Top of The input
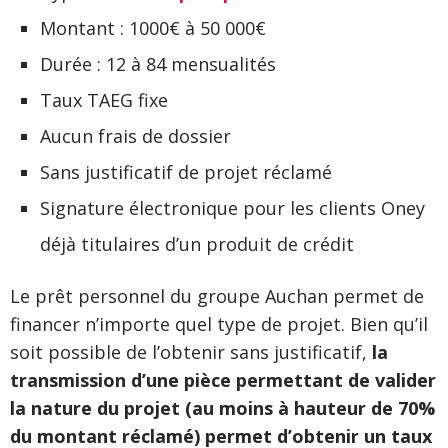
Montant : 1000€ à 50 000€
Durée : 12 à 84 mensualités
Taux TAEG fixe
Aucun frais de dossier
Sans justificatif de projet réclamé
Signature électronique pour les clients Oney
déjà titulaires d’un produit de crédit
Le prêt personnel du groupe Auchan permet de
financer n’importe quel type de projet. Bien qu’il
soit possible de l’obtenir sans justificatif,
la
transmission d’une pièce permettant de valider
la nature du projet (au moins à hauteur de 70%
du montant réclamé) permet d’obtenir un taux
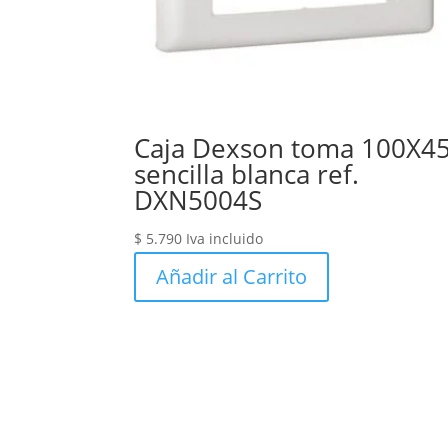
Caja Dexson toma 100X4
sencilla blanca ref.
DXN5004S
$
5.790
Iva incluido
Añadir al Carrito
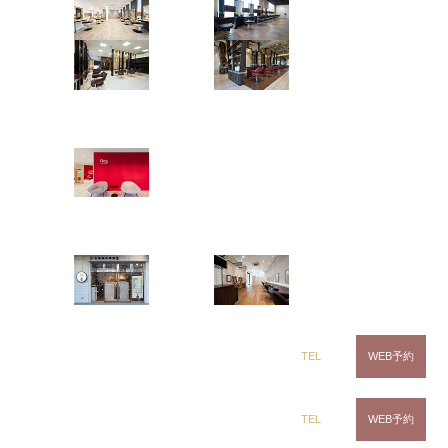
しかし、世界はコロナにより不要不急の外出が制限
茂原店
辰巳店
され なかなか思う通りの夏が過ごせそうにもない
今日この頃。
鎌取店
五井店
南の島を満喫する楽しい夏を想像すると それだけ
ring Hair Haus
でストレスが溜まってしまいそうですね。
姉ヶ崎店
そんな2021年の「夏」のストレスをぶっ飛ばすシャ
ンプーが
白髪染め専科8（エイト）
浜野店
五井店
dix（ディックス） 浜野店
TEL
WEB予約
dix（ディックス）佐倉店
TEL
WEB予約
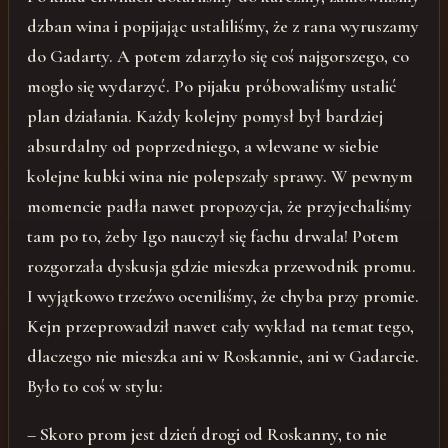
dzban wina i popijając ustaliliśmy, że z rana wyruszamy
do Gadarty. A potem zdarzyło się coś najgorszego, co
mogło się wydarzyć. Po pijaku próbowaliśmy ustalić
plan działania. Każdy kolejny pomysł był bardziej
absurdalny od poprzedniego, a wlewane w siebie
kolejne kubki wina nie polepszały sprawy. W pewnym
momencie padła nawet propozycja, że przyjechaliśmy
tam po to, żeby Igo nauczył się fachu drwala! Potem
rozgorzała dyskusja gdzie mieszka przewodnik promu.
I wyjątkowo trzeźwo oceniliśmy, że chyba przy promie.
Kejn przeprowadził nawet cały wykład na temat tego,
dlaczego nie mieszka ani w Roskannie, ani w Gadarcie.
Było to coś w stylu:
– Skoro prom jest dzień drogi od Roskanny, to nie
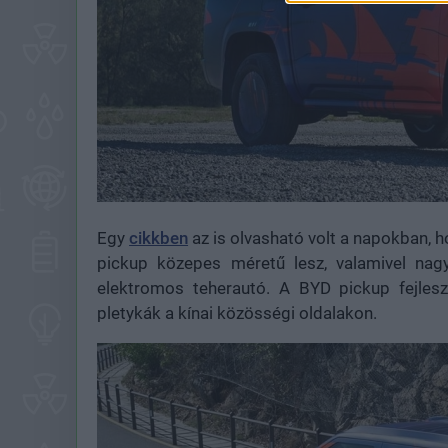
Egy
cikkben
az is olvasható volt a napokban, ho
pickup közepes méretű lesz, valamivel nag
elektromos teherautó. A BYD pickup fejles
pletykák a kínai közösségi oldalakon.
Bottom of The input
Top of The input
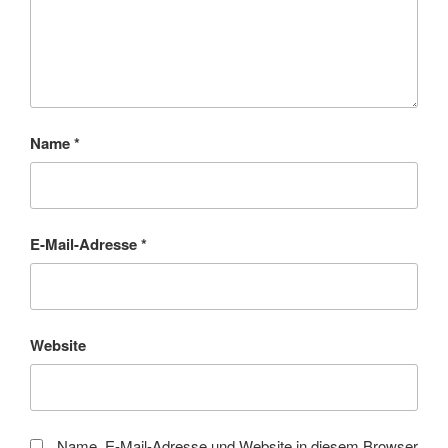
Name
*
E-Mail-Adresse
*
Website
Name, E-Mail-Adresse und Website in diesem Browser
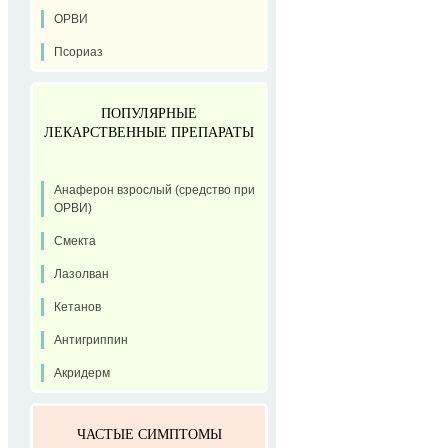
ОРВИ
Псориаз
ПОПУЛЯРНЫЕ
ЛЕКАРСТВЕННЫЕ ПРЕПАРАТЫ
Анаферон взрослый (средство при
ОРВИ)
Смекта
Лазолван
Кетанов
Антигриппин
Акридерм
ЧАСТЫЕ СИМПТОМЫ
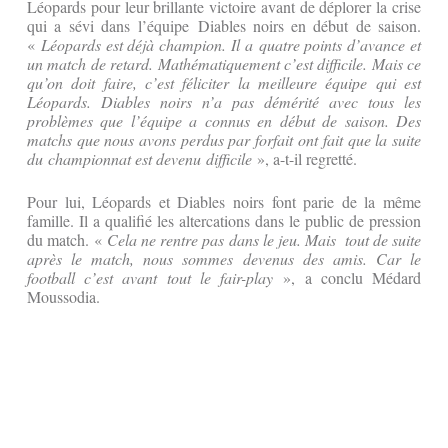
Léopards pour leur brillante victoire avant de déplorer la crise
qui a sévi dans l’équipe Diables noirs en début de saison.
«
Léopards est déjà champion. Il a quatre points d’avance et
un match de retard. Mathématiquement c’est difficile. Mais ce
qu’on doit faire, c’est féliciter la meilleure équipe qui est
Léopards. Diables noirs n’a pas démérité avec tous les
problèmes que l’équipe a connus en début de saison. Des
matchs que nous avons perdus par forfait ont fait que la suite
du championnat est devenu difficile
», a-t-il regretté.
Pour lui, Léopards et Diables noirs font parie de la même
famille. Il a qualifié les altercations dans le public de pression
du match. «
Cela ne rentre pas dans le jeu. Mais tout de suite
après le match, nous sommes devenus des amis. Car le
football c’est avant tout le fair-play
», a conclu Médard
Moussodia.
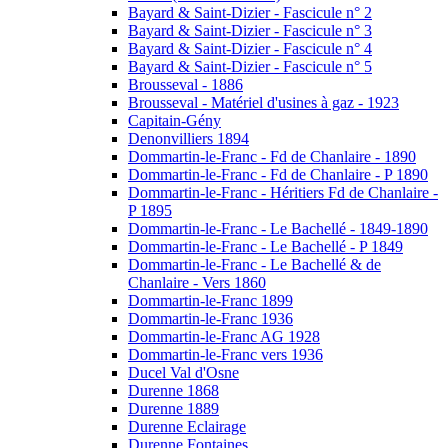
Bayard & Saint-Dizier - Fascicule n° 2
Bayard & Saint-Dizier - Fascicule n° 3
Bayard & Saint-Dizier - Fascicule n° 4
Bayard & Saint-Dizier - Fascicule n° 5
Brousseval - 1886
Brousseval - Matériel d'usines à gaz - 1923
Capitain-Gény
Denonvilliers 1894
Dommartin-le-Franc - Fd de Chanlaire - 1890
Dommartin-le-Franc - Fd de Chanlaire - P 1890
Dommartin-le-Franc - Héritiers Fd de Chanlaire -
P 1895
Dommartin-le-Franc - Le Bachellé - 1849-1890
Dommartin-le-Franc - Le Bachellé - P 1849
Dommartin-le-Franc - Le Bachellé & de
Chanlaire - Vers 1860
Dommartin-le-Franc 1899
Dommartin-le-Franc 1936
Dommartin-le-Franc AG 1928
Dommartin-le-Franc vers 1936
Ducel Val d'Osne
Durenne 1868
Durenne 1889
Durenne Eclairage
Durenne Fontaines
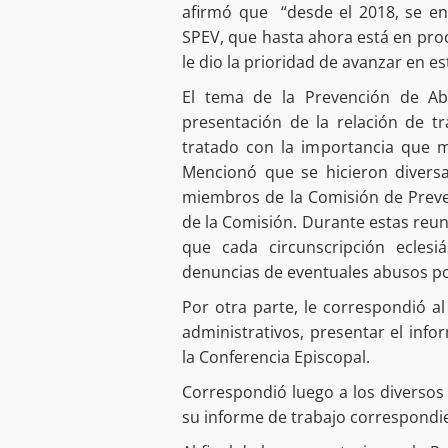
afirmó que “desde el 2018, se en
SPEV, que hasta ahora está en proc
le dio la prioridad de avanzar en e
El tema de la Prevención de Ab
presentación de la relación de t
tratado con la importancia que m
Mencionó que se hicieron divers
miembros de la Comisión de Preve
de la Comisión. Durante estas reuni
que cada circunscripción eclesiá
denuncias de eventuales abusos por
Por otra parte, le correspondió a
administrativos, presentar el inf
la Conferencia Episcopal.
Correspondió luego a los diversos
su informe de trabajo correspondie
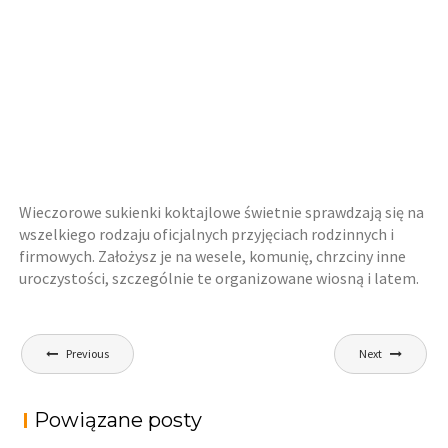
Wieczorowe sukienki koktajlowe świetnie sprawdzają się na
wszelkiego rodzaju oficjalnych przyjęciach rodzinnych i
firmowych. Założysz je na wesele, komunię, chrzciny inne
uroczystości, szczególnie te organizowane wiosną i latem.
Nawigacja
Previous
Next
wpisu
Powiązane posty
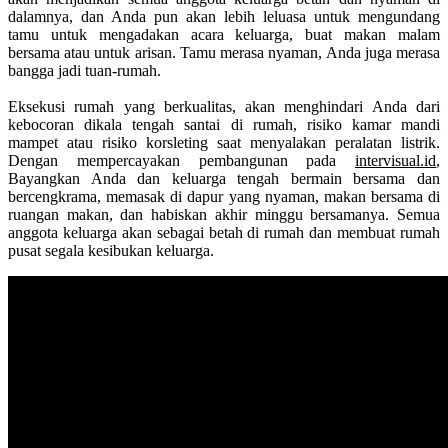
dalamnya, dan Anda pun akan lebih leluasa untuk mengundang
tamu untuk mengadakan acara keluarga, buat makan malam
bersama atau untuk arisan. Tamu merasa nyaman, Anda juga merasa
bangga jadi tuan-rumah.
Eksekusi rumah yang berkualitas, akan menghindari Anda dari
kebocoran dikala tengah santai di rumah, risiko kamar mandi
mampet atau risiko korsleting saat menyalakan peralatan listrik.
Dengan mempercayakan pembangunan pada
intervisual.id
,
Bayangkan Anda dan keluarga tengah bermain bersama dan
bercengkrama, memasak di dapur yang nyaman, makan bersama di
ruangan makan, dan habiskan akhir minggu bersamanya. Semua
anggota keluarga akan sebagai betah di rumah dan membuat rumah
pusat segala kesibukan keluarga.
Bottom of The input
Top of The input
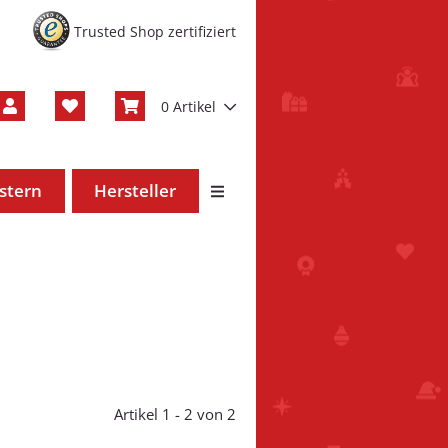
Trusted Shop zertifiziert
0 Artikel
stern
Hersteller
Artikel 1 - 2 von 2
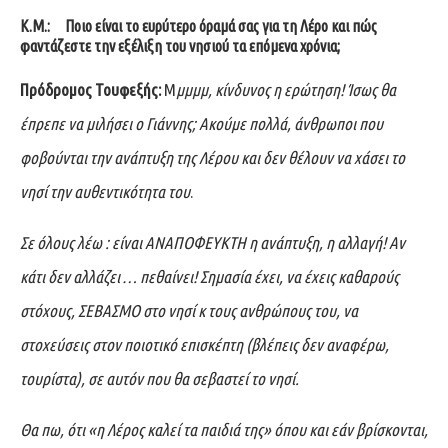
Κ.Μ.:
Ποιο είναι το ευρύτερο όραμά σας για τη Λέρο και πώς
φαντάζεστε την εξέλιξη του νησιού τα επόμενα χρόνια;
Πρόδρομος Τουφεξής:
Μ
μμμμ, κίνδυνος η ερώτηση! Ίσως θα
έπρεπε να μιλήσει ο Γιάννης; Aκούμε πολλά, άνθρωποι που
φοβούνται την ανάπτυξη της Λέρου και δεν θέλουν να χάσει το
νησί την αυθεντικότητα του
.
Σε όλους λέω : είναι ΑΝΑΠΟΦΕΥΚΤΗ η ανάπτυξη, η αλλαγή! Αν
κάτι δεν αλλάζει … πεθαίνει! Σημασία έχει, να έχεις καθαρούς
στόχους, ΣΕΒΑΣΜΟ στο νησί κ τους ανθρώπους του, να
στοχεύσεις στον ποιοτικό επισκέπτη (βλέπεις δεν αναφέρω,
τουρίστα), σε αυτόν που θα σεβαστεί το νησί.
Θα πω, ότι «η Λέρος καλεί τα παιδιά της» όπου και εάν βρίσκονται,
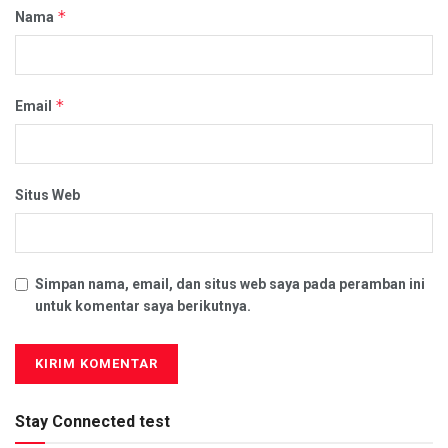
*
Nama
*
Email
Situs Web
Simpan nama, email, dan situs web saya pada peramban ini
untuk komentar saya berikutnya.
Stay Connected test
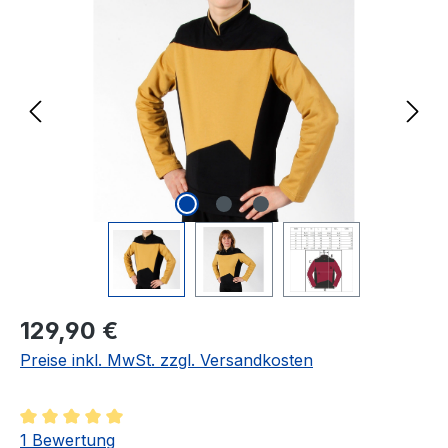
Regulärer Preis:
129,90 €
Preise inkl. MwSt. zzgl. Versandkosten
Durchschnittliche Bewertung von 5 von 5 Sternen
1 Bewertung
Bottom of The input
* _Exercise_
Give the stretch of lines from the one containing "Montant : 1000€ à 50 000€" through the one containing "Añadir al Carrito" as a JSON list of strings, one string per line, leaving out blank lines and any pictures.

* _Your response_
[
  "Montant : 1000€ à 50 000€",
  "Durée : 12 à 84 mensualités",
  "Taux TAEG fixe",
  "Aucun frais de dossier",
  "Sans justificatif de projet réclamé",
  "Signature électronique pour les clients Oney",
  "déjà titulaires d’un produit de crédit",
  "Le prêt personnel du groupe Auchan permet de",
  "financer n’importe quel type de projet. Bien qu’il",
  "soit possible de l’obtenir sans justificatif,",
  "la",
  "transmission d’une pièce permettant de valider",
  "la nature du projet (au moins à hauteur de 70%",
  "du montant réclamé) permet d’obtenir un taux",
  "Caja Dexson toma 100X4",
  "sencilla blanca ref.",
  "DXN5004S",
  "$",
  "5.790",
  "Iva incluido",
  "Añadir al Carrito"
]